Saved entries
────────────────
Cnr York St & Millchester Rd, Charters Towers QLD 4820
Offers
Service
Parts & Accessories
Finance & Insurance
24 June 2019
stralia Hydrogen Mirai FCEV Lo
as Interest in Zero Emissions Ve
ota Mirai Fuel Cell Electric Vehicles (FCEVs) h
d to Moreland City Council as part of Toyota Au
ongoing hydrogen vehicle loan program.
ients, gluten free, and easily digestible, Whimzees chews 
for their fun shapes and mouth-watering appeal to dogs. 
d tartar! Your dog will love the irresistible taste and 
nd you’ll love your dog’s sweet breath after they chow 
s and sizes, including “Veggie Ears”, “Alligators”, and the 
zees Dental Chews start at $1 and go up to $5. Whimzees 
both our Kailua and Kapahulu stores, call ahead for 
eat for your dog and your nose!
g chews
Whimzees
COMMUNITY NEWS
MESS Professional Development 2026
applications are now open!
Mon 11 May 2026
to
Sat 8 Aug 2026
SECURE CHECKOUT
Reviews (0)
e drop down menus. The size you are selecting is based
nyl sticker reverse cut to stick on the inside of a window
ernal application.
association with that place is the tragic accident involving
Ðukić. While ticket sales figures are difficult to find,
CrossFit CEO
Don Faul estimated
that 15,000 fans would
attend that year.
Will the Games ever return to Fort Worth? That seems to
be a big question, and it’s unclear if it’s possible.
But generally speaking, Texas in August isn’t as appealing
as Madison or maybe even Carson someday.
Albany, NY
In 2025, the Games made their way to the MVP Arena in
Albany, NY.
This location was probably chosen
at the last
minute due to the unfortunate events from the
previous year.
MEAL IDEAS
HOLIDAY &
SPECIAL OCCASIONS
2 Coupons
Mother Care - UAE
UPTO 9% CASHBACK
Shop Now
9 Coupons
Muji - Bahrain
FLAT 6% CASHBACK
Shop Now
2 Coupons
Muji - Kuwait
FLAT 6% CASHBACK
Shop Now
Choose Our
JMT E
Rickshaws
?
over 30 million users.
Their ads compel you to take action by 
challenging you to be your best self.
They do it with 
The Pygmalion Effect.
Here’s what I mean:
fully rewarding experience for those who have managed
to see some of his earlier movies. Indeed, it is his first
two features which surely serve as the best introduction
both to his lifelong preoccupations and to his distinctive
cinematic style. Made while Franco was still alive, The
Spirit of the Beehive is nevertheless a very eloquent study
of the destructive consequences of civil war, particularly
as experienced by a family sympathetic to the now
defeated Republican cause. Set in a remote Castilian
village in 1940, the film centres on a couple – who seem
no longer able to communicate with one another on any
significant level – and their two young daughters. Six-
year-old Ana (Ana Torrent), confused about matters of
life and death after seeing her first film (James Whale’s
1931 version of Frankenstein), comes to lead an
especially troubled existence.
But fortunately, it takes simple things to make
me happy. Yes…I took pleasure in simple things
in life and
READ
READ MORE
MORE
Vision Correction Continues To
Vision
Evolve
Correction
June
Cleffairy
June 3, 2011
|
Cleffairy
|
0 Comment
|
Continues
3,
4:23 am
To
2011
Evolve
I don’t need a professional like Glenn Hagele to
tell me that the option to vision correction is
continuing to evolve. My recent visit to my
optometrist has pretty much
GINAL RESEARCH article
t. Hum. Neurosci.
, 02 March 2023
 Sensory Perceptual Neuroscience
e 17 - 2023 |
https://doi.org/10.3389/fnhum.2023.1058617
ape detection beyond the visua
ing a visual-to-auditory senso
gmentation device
────────────────
[YOUR TASK]:
Please give every line of the records above as a numbered list, leaving out any blank lines.

[TASK SOLUTION]:
1. Cnr York St & Millchester Rd, Charters Towers QLD 4820
2. Offers
3. Service
4. Parts & Accessories
5. Finance & Insurance
6. 24 June 2019
7. stralia Hydrogen Mirai FCEV Lo
8. as Interest in Zero Emissions Ve
9. ota Mirai Fuel Cell Electric Vehicles (FCEVs) h
10. d to Moreland City Council as part of Toyota Au
11. ongoing hydrogen vehicle loan program.
12. ients, gluten free, and easily digestible, Whimzees chews 
13. for their fun shapes and mouth-watering appeal to dogs. 
14. d tartar! Your dog will love the irresistible taste and 
15. nd you’ll love your dog’s sweet breath after they chow 
16. s and sizes, including “Veggie Ears”, “Alligators”, and the 
17. zees Dental Chews start at $1 and go up to $5. Whimzees 
18. both our Kailua and Kapahulu stores, call ahead for 
19. eat for your dog and your nose!
20. g chews
21. Whimzees
22. COMMUNITY NEWS
23. MESS Professional Development 2026
24. applications are now open!
25. Mon 11 May 2026
26. to
27. Sat 8 Aug 2026
28. SECURE CHECKOUT
29. Reviews (0)
30. e drop down menus. The size you are selecting is based
31. nyl sticker reverse cut to stick on the inside of a window
32. ernal application.
33. association with that place is the tragic accident involving
34. Ðukić. While ticket sales figures are difficult to find,
35. CrossFit CEO
36. Don Faul estimated
37. that 15,000 fans would
38. attend that year.
39. Will the Games ever return to Fort Worth? That seems to
40. be a big question, and it’s unclear if it’s possible.
41. But generally speaking, Texas in August isn’t as appealing
42. as Madison or maybe even Carson someday.
43. Albany, NY
44. In 2025, the Games made their way to the MVP Arena in
45. Albany, NY.
46. This location was probably chosen
47. at the last
48. minute due to the unfortunate events from the
49. previous year.
50. MEAL IDEAS
51. HOLIDAY &
52. SPECIAL OCCASIONS
53. 2 Coupons
54. Mother Care - UAE
55. UPTO 9% CASHBACK
56. Shop Now
57. 9 Coupons
58. Muji - Bahrain
59. FLAT 6% CASHBACK
60. Shop Now
61. 2 Coupons
62. Muji - Kuwait
63. FLAT 6% CASHBACK
64. Shop Now
65. Choose Our
66. JMT E
67. Rickshaws
68. ?
69. over 30 million users.
70. Their ads compel you to take action by 
71. challenging you to be your best self.
72. They do it with 
73. The Pygmalion Effect.
74. Here’s what I mean:
75. fully rewarding experience for those who have managed
76. to see some of his earlier movies. Indeed, it is his first
77. two features which surely serve as the best introduction
78. both to his lifelong preoccupations and to his distinctive
79. cinematic style. Made while Franco was still alive, The
80. Spirit of the Beehive is nevertheless a very eloquent study
81. of the destructive consequences of civil war, particularly
82. as experienced by a family sympathetic to the now
83. defeated Republican cause. Set in a remote Castilian
84. village in 1940, the film centres on a couple – who seem
85. no longer able to communicate with one another on any
86. significant level – and their two young daughters. Six-
87. year-old Ana (Ana Torrent), confused about matters of
88. life and death after seeing her first film (James Whale’s
89. 1931 version of Frankenstein), comes to lead an
90. especially troubled existence.
91. But fortunately, it takes simple things to make
92. me happy. Yes…I took pleasure in simple things
93. in life and
94. READ
95. READ MORE
96. MORE
97. Vision Correction Continues To
98. Vision
99. Evolve
100. Correction
101. June
102. Cleffairy
103. June 3, 2011
104. |
105. Cleffairy
106. |
107. 0 Comment
108. |
109. Continues
110. 3,
111. 4:23 am
112. To
113. 2011
114. Evolve
115. I don’t need a professional like Glenn Hagele to
116. tell me that the option to vision correction is
117. continuing to evolve. My recent visit to my
118. optometrist has pretty much
119. GINAL RESEARCH article
120. t. Hum. Neurosci.
121. , 02 March 2023
122.  Sensory Perceptual Neuroscience
123. e 17 - 2023 |
124. https://doi.org/10.3389/fnhum.2023.1058617
125. ape detection beyond the visua
126. ing a visual-to-auditory senso
127. gmentation device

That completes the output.